- WHAT TO WORK ON: What is needed here is an exact printout of the data, with no pictures included.
[Opening RECORDS FOR PROCESSING section]
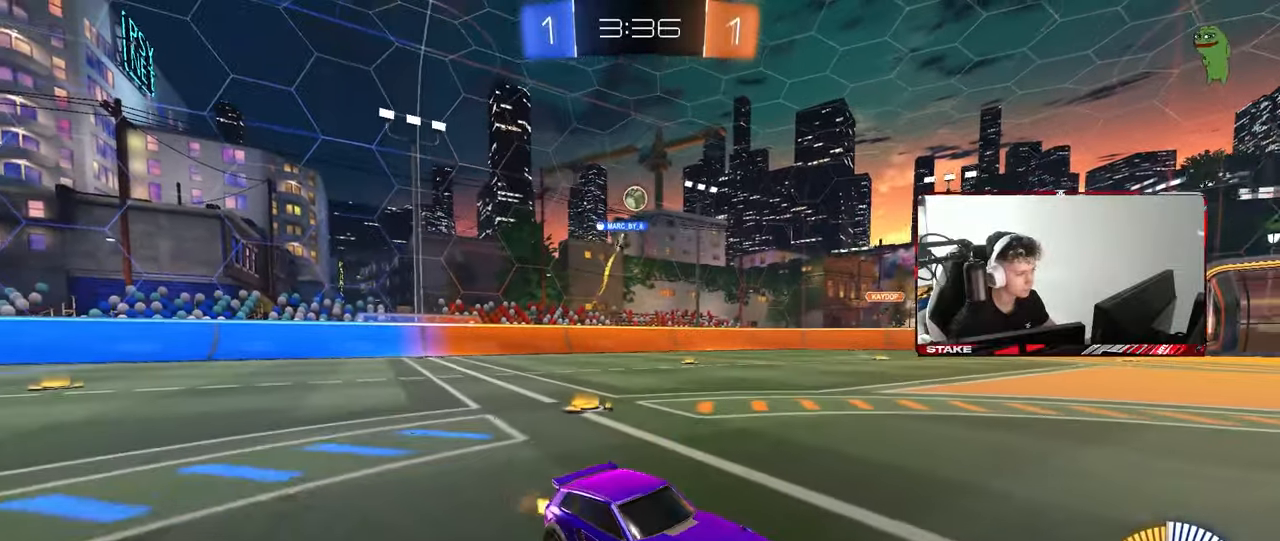
{"keys": [], "mouse": [], "mouse_move": "still", "events": [[183, "a", "down"], [183, "w", "down"], [317, "a", "up"], [317, "w", "up"]]}
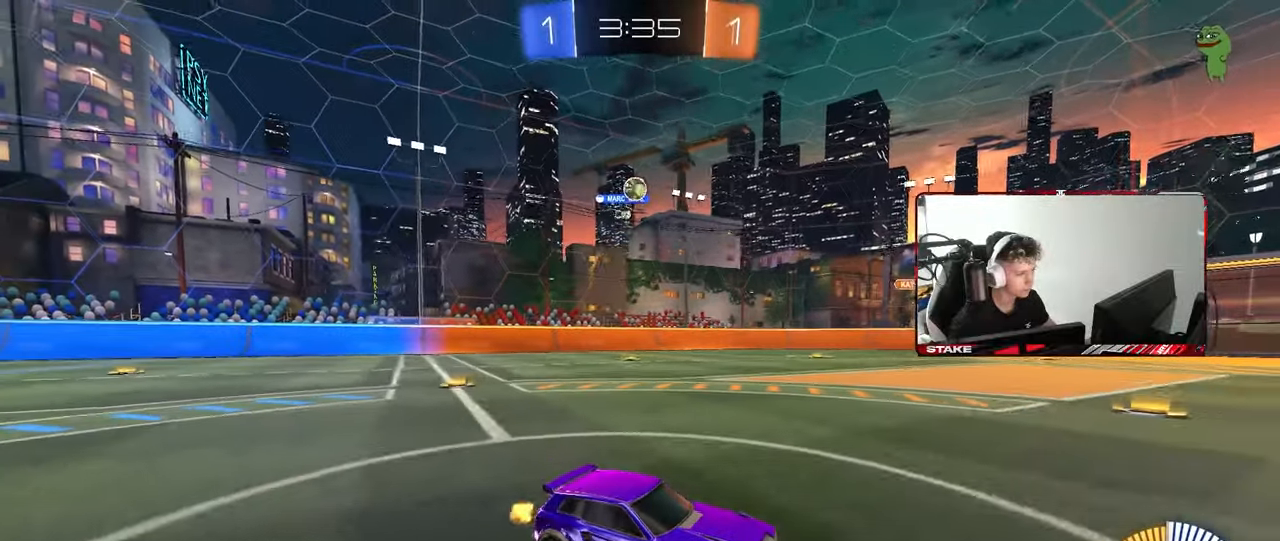
{"keys": ["a"], "mouse": [], "mouse_move": "still", "events": [[50, "a", "down"], [50, "w", "down"], [150, "w", "up"], [250, "shift", "down"], [333, "shift", "up"]]}
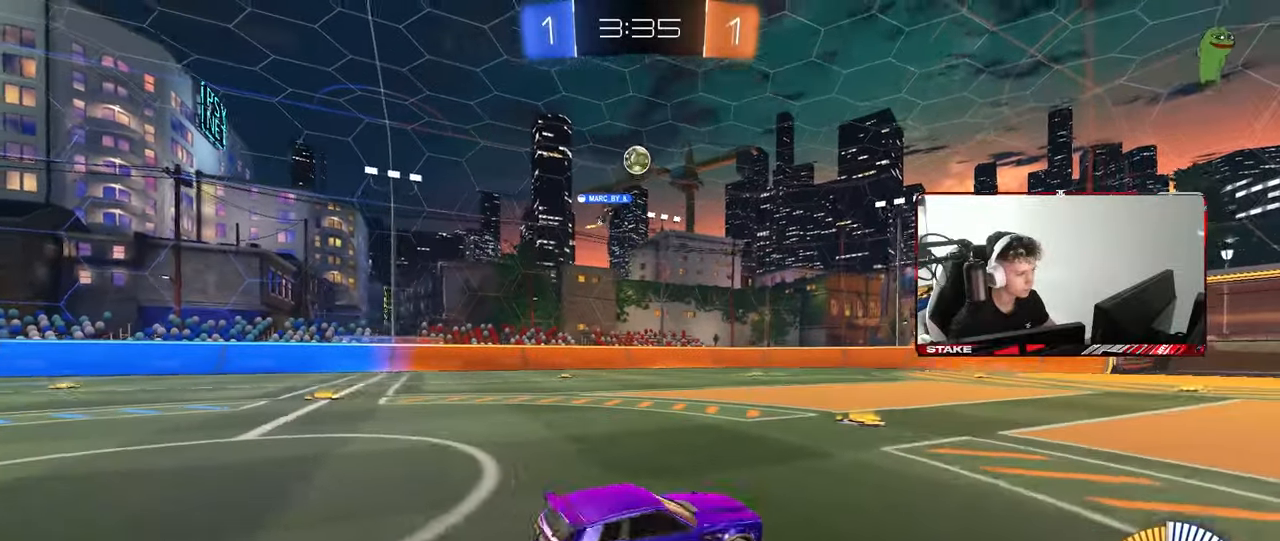
{"keys": ["d", "shift"], "mouse": ["left"], "mouse_move": "still", "events": [[67, "mouse_right", "down"], [67, "s", "down"], [117, "a", "up"], [167, "d", "down"], [217, "mouse_left", "down"], [267, "d", "up"], [300, "mouse_right", "up"], [300, "s", "up"], [350, "mouse_right", "down"], [400, "s", "down"], [450, "d", "down"], [450, "shift", "down"], [500, "mouse_right", "up"], [500, "s", "up"]]}
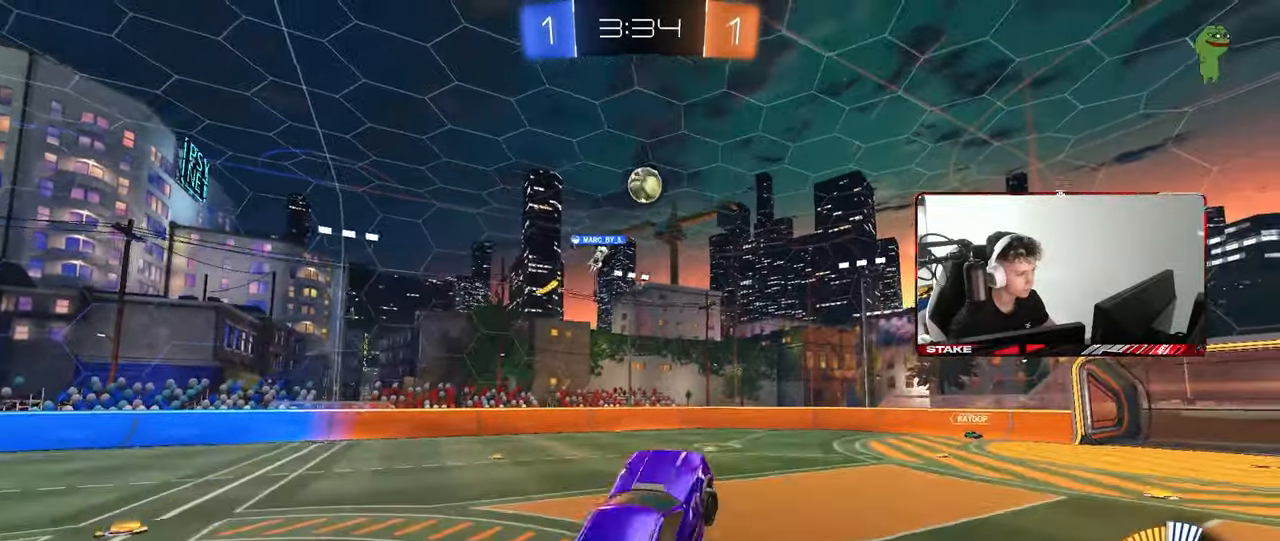
{"keys": ["d"], "mouse": ["left"], "mouse_move": "still", "events": [[83, "d", "up"], [83, "shift", "up"], [133, "a", "down"], [133, "shift", "down"], [183, "w", "down"], [233, "d", "down"], [267, "a", "up"], [267, "shift", "up"], [367, "d", "up"], [367, "w", "up"], [417, "d", "down"]]}
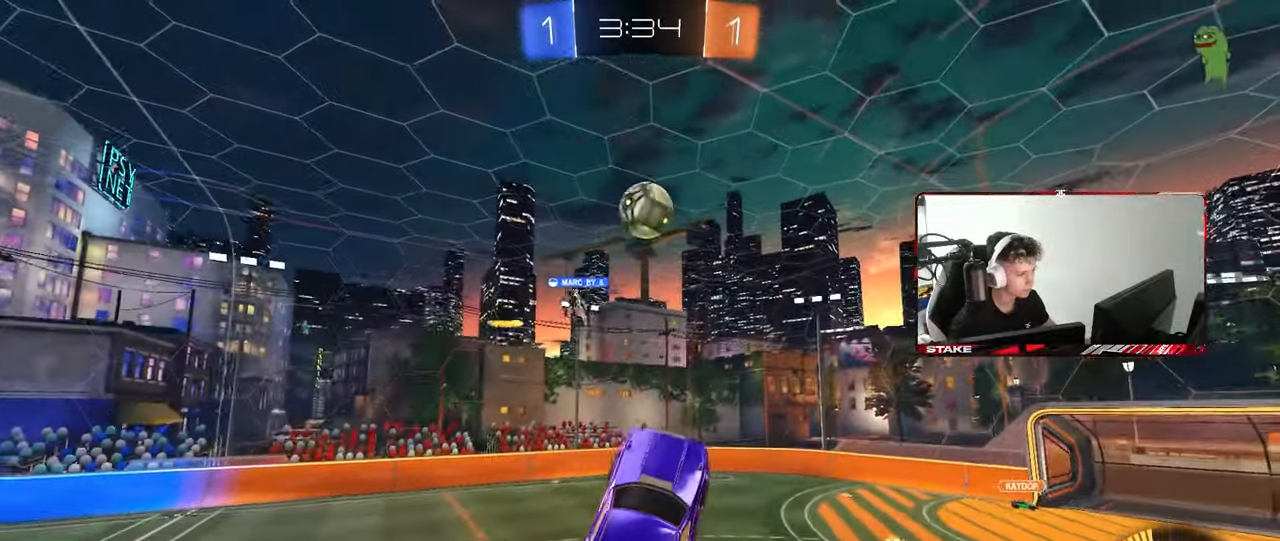
{"keys": ["s"], "mouse": ["left"], "mouse_move": "still", "events": [[50, "d", "up"], [100, "a", "down"], [200, "mouse_left", "up"], [200, "w", "down"], [300, "a", "up"], [333, "mouse_left", "down"], [333, "w", "up"], [433, "s", "down"]]}
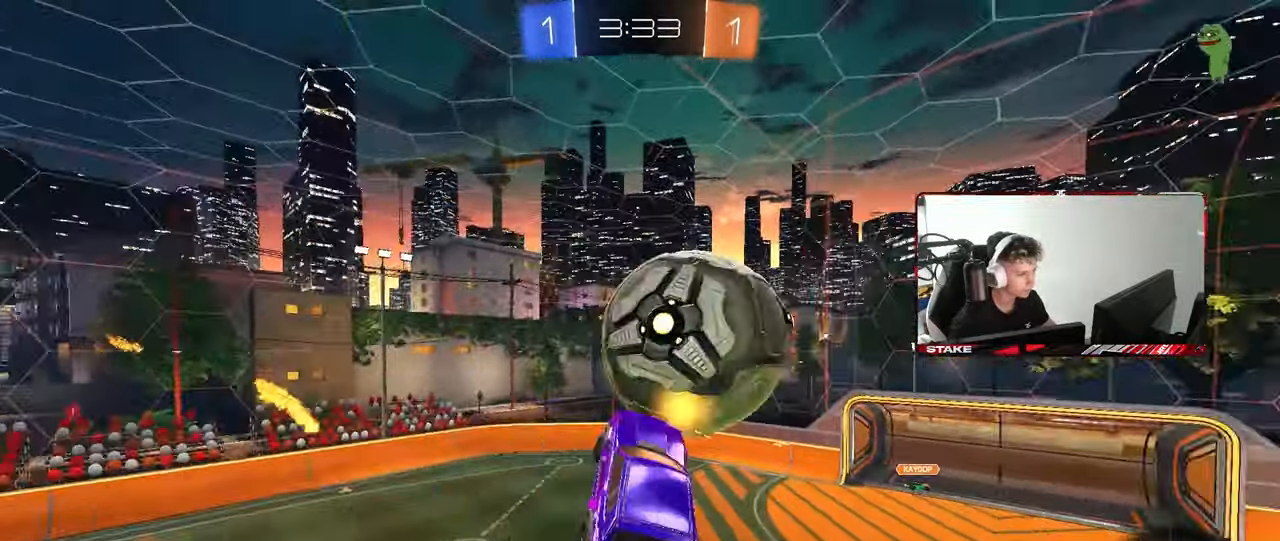
{"keys": ["d", "shift", "w"], "mouse": [], "mouse_move": "still", "events": [[17, "d", "down"], [17, "shift", "down"], [217, "s", "up"], [350, "w", "down"], [500, "mouse_left", "up"]]}
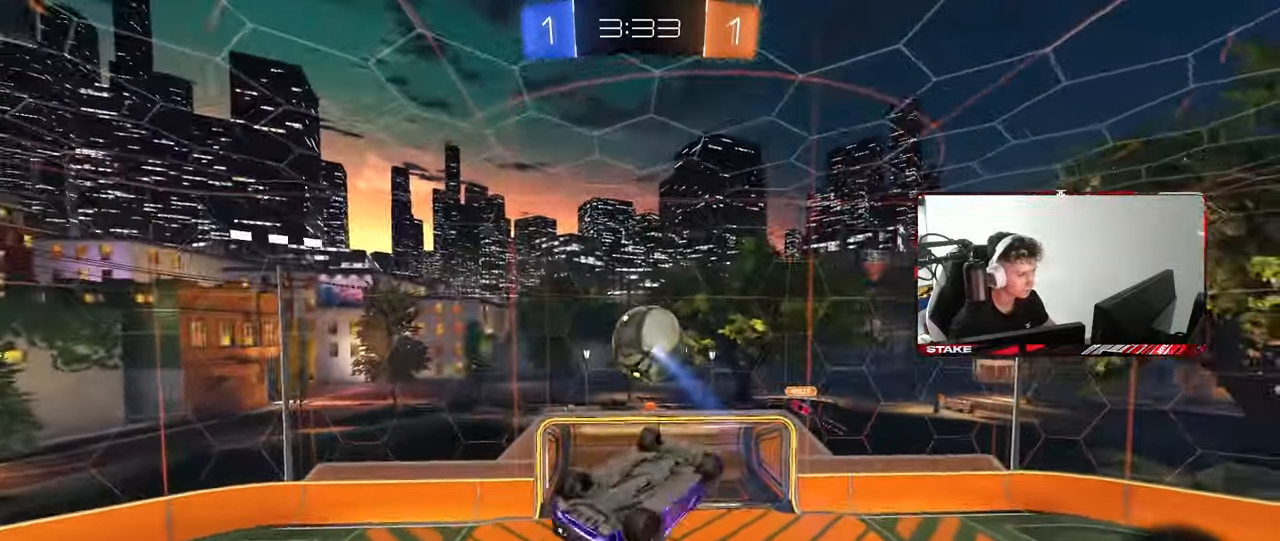
{"keys": ["a", "shift", "w"], "mouse": ["left"], "mouse_move": "still", "events": [[50, "w", "up"], [83, "s", "down"], [83, "shift", "up"], [233, "a", "down"], [233, "d", "up"], [283, "mouse_left", "down"], [283, "s", "up"], [283, "shift", "down"], [367, "w", "down"]]}
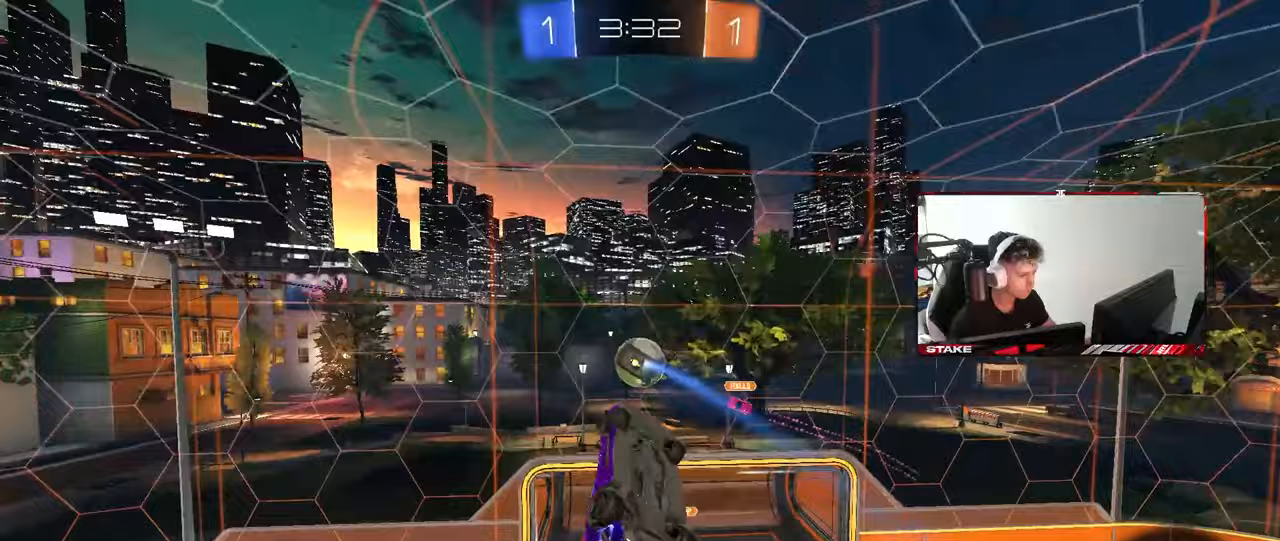
{"keys": ["d", "s"], "mouse": [], "mouse_move": "still", "events": [[17, "shift", "up"], [17, "w", "up"], [50, "mouse_left", "up"], [100, "a", "up"], [333, "s", "down"], [483, "d", "down"]]}
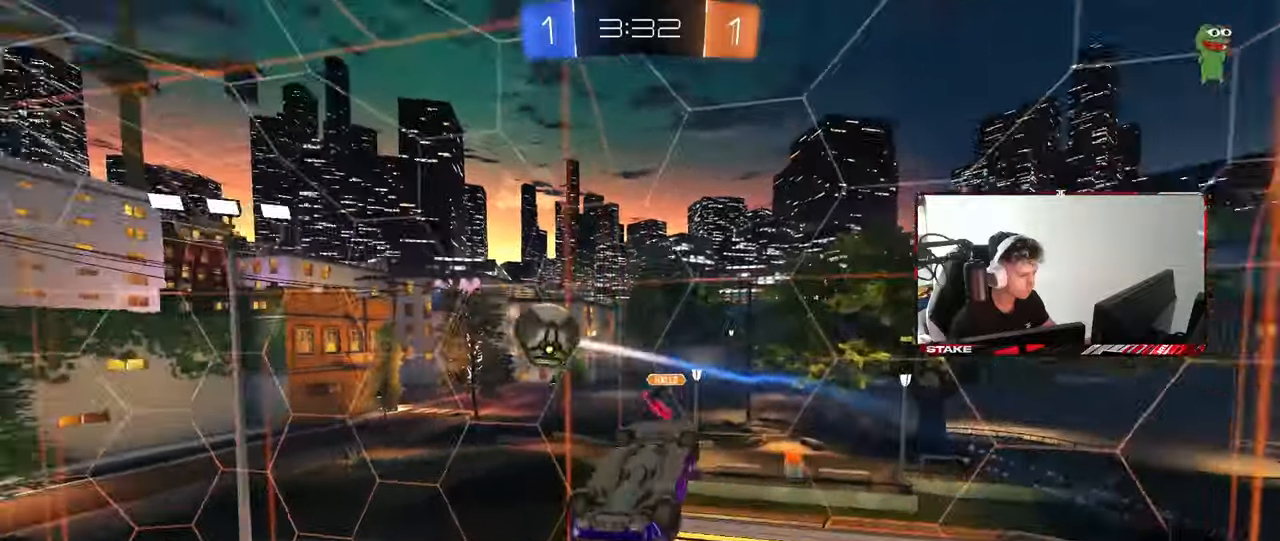
{"keys": ["d"], "mouse": [], "mouse_move": "still", "events": [[167, "d", "up"], [167, "s", "up"], [167, "shift", "down"], [250, "shift", "up"], [400, "d", "down"]]}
[Closing RECORDS FOR PROCESSING section]
- ANSWER FOR THIS EXERCISE:
{"keys": [], "mouse": [], "mouse_move": "still", "events": [[183, "a", "down"], [183, "w", "down"], [317, "a", "up"], [317, "w", "up"]]}
{"keys": ["a"], "mouse": [], "mouse_move": "still", "events": [[50, "a", "down"], [50, "w", "down"], [150, "w", "up"], [250, "shift", "down"], [333, "shift", "up"]]}
{"keys": ["d", "shift"], "mouse": ["left"], "mouse_move": "still", "events": [[67, "mouse_right", "down"], [67, "s", "down"], [117, "a", "up"], [167, "d", "down"], [217, "mouse_left", "down"], [267, "d", "up"], [300, "mouse_right", "up"], [300, "s", "up"], [350, "mouse_right", "down"], [400, "s", "down"], [450, "d", "down"], [450, "shift", "down"], [500, "mouse_right", "up"], [500, "s", "up"]]}
{"keys": ["d"], "mouse": ["left"], "mouse_move": "still", "events": [[83, "d", "up"], [83, "shift", "up"], [133, "a", "down"], [133, "shift", "down"], [183, "w", "down"], [233, "d", "down"], [267, "a", "up"], [267, "shift", "up"], [367, "d", "up"], [367, "w", "up"], [417, "d", "down"]]}
{"keys": ["s"], "mouse": ["left"], "mouse_move": "still", "events": [[50, "d", "up"], [100, "a", "down"], [200, "mouse_left", "up"], [200, "w", "down"], [300, "a", "up"], [333, "mouse_left", "down"], [333, "w", "up"], [433, "s", "down"]]}
{"keys": ["d", "shift", "w"], "mouse": [], "mouse_move": "still", "events": [[17, "d", "down"], [17, "shift", "down"], [217, "s", "up"], [350, "w", "down"], [500, "mouse_left", "up"]]}
{"keys": ["a", "shift", "w"], "mouse": ["left"], "mouse_move": "still", "events": [[50, "w", "up"], [83, "s", "down"], [83, "shift", "up"], [233, "a", "down"], [233, "d", "up"], [283, "mouse_left", "down"], [283, "s", "up"], [283, "shift", "down"], [367, "w", "down"]]}
{"keys": ["d", "s"], "mouse": [], "mouse_move": "still", "events": [[17, "shift", "up"], [17, "w", "up"], [50, "mouse_left", "up"], [100, "a", "up"], [333, "s", "down"], [483, "d", "down"]]}
{"keys": ["d"], "mouse": [], "mouse_move": "still", "events": [[167, "d", "up"], [167, "s", "up"], [167, "shift", "down"], [250, "shift", "up"], [400, "d", "down"]]}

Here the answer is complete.